** Study material follows **

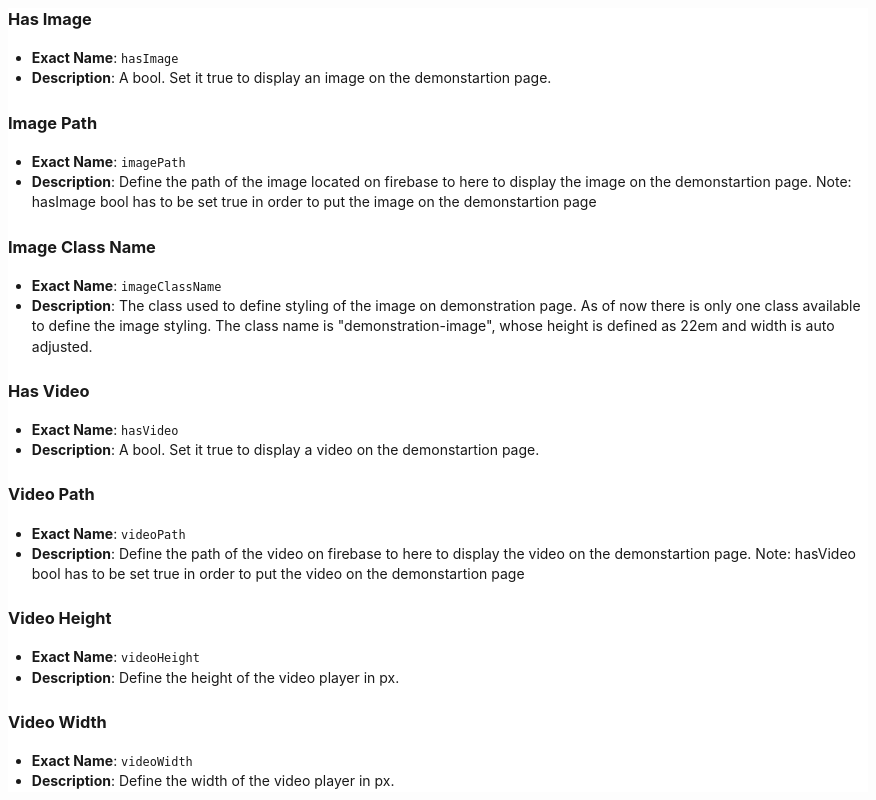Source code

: 
### Has Image

  

-  **Exact Name**: `hasImage`
-  **Description**: A bool. Set it true to display an image on the demonstartion page.


### Image Path

  

-  **Exact Name**: `imagePath`
-  **Description**: Define the path of the image located on firebase to here to display the image on the demonstartion page. Note: hasImage bool has to be set true in order to put the image on the demonstartion page


### Image Class Name

  

-  **Exact Name**: `imageClassName`
-  **Description**: The class used to define styling of the image on demonstration page. As of now there is only one class available to define the image styling. The class name is "demonstration-image", whose height is defined as 22em and width is auto adjusted.

 
### Has Video

  

-  **Exact Name**: `hasVideo`
-  **Description**: A bool. Set it true to display a video on the demonstartion page.



### Video Path

  

-  **Exact Name**: `videoPath`
-  **Description**: Define the path of the video on firebase to here to display the video on the demonstartion page. Note: hasVideo bool has to be set true in order to put the video on the demonstartion page


### Video Height

  

-  **Exact Name**: `videoHeight`  
-  **Description**: Define the height of the video player in px.

### Video Width

  

-  **Exact Name**: `videoWidth`  
-  **Description**: Define the width of the video player in px.
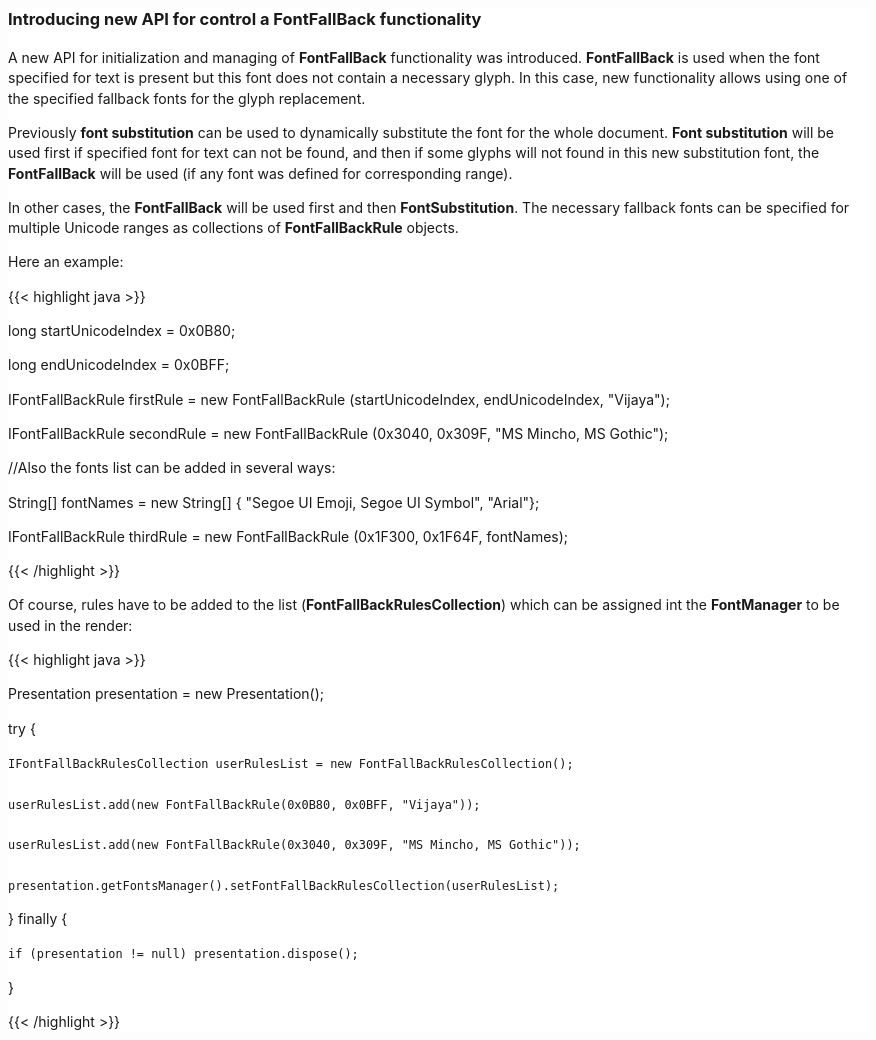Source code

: ### **Introducing new API for control a FontFallBack functionality**
A new API for initialization and managing of **FontFallBack** functionality was introduced. **FontFallBack** is used when the font specified for text is present but this font does not contain a necessary glyph. In this case, new functionality allows using one of the specified fallback fonts for the glyph replacement.

Previously **font substitution** can be used to dynamically substitute the font for the whole document. **Font substitution** will be used first if specified font for text can not be found, and then if some glyphs will not found in this new substitution font, the **FontFallBack** will be used (if any font was defined for corresponding range).

In other cases, the **FontFallBack** will be used first and then **FontSubstitution**. The necessary fallback fonts can be specified for multiple Unicode ranges as collections of **FontFallBackRule** objects.

Here an example:

{{< highlight java >}}

 long startUnicodeIndex = 0x0B80;

long endUnicodeIndex = 0x0BFF;

IFontFallBackRule firstRule = new FontFallBackRule (startUnicodeIndex, endUnicodeIndex, "Vijaya");

IFontFallBackRule secondRule = new FontFallBackRule (0x3040, 0x309F, "MS Mincho, MS Gothic");

//Also the fonts list can be added in several ways:

String[] fontNames = new String[] { "Segoe UI Emoji, Segoe UI Symbol", "Arial"};

IFontFallBackRule thirdRule = new FontFallBackRule (0x1F300, 0x1F64F, fontNames);


{{< /highlight >}}

Of course, rules have to be added to the list (**FontFallBackRulesCollection**) which can be assigned int the **FontManager** to be used in the render:

{{< highlight java >}}

 Presentation presentation = new Presentation();

try {

    IFontFallBackRulesCollection userRulesList = new FontFallBackRulesCollection();

    userRulesList.add(new FontFallBackRule(0x0B80, 0x0BFF, "Vijaya"));

    userRulesList.add(new FontFallBackRule(0x3040, 0x309F, "MS Mincho, MS Gothic"));

    presentation.getFontsManager().setFontFallBackRulesCollection(userRulesList);

} finally {

    if (presentation != null) presentation.dispose();

}

{{< /highlight >}}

** End of Study material **

* [Work item]:
Everything from the line with "IFontFallBackRulesCollection userRulesList = new" through the end of the listing, both ends included, needs to be transcribed exactly, with no other lines.

* [Answer for the task]:
    IFontFallBackRulesCollection userRulesList = new FontFallBackRulesCollection();

    userRulesList.add(new FontFallBackRule(0x0B80, 0x0BFF, "Vijaya"));

    userRulesList.add(new FontFallBackRule(0x3040, 0x309F, "MS Mincho, MS Gothic"));

    presentation.getFontsManager().setFontFallBackRulesCollection(userRulesList);

} finally {

    if (presentation != null) presentation.dispose();

}

{{< /highlight >}}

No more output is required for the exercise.